= Document segment =
[Start of section]

It is rare in these times that residents completing their training are ready for full independent practice the way the previous-generation was. This is because of decreasing autonomy on call and in the operating theatre. Almost every facility has an in-house attending now. This is good for patient care in the short term, however it poses a great challenge to the trainee who is forced to be on call by themselves for the very first time when there is no one available to assist them. It is a shame that there cannot be a balance between the need to prepare residents for independent practice and optimal patient care.

[End of section]

= Your tasks =
**a)** Quote the passage on resident training word for word. Begin at the words that have "It is rare in" and stop after "optimal patient care.".
**b)** Decide whether each statement agrees with the passage on resident training. Answer yes or no and quote the deciding words. (i) Almost every facility now has an in-house attending. (ii) Having an in-house attending harms patient care in the short term. (iii) Residents are less ready for independent practice because of decreasing autonomy on call and in the operating theatre.
The lines play no part in this exercise.

= Excerpted records =
[Start of section]

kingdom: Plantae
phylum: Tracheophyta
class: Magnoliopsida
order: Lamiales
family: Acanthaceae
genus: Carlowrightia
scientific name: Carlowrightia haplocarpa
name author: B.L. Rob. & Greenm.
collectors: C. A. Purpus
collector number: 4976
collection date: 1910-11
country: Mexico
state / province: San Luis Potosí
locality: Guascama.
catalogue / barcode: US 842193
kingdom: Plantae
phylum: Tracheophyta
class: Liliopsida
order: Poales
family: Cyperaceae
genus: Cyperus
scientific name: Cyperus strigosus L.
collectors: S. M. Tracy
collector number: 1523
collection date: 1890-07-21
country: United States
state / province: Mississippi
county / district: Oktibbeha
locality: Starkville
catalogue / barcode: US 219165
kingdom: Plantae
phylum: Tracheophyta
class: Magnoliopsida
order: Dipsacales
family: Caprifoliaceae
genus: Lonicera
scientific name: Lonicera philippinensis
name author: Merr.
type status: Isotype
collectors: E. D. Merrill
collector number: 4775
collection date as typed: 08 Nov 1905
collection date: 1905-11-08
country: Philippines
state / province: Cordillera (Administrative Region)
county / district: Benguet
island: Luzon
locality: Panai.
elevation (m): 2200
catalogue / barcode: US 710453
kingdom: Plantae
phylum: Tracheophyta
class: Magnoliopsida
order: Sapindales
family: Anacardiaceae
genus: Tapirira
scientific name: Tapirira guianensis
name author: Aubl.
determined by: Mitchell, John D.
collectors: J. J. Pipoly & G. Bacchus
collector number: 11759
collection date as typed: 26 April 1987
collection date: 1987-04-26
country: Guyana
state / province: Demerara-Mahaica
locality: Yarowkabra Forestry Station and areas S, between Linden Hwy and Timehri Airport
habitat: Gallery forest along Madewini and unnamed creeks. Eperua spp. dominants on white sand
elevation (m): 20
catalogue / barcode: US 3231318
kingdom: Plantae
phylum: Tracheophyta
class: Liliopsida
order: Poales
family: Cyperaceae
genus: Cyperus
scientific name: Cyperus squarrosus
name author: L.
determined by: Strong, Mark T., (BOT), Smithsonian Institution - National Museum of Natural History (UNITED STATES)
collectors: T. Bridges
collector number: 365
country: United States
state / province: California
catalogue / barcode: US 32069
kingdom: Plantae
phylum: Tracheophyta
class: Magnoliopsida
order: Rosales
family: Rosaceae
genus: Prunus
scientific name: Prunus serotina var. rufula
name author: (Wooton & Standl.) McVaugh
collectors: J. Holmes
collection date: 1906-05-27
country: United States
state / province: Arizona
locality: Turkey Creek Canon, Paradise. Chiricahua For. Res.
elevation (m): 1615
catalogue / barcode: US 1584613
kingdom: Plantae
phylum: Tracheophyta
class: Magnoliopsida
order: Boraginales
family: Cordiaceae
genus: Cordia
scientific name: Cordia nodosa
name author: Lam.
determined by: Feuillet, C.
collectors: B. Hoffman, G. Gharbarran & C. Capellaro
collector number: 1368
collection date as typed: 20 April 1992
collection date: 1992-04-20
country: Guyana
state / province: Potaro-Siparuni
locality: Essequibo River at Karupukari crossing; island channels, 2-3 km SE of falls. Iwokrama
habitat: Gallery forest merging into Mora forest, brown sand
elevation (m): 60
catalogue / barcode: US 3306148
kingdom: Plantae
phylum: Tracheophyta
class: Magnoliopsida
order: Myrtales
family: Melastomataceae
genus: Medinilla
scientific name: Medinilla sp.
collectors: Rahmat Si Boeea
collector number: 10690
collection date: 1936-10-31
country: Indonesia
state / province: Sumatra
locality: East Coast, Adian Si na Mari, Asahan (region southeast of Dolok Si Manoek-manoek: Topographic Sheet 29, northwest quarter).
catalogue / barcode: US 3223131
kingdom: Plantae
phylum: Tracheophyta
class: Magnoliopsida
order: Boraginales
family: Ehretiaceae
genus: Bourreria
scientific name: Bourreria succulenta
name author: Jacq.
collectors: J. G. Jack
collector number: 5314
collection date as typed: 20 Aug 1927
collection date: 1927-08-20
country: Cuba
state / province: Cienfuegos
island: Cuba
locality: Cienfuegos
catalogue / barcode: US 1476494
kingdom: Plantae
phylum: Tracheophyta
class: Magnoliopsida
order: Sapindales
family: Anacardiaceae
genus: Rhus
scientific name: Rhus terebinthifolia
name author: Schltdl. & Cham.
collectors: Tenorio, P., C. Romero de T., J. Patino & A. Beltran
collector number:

[End of section]

= Responses to the exercise =
**a)**
It is rare in these times that residents completing their training are ready for full independent practice the way the previous-generation was. This is because of decreasing autonomy on call and in the operating theatre. Almost every facility has an in-house attending now. This is good for patient care in the short term, however it poses a great challenge to the trainee who is forced to be on call by themselves for the very first time when there is no one available to assist them. It is a shame that there cannot be a balance between the need to prepare residents for independent practice and optimal patient care.

**b)**
(i) Yes: "Almost every facility has an in-house attending now."
(ii) No: "This is good for patient care in the short term"
(iii) Yes: "This is because of decreasing autonomy on call and in the operating theatre."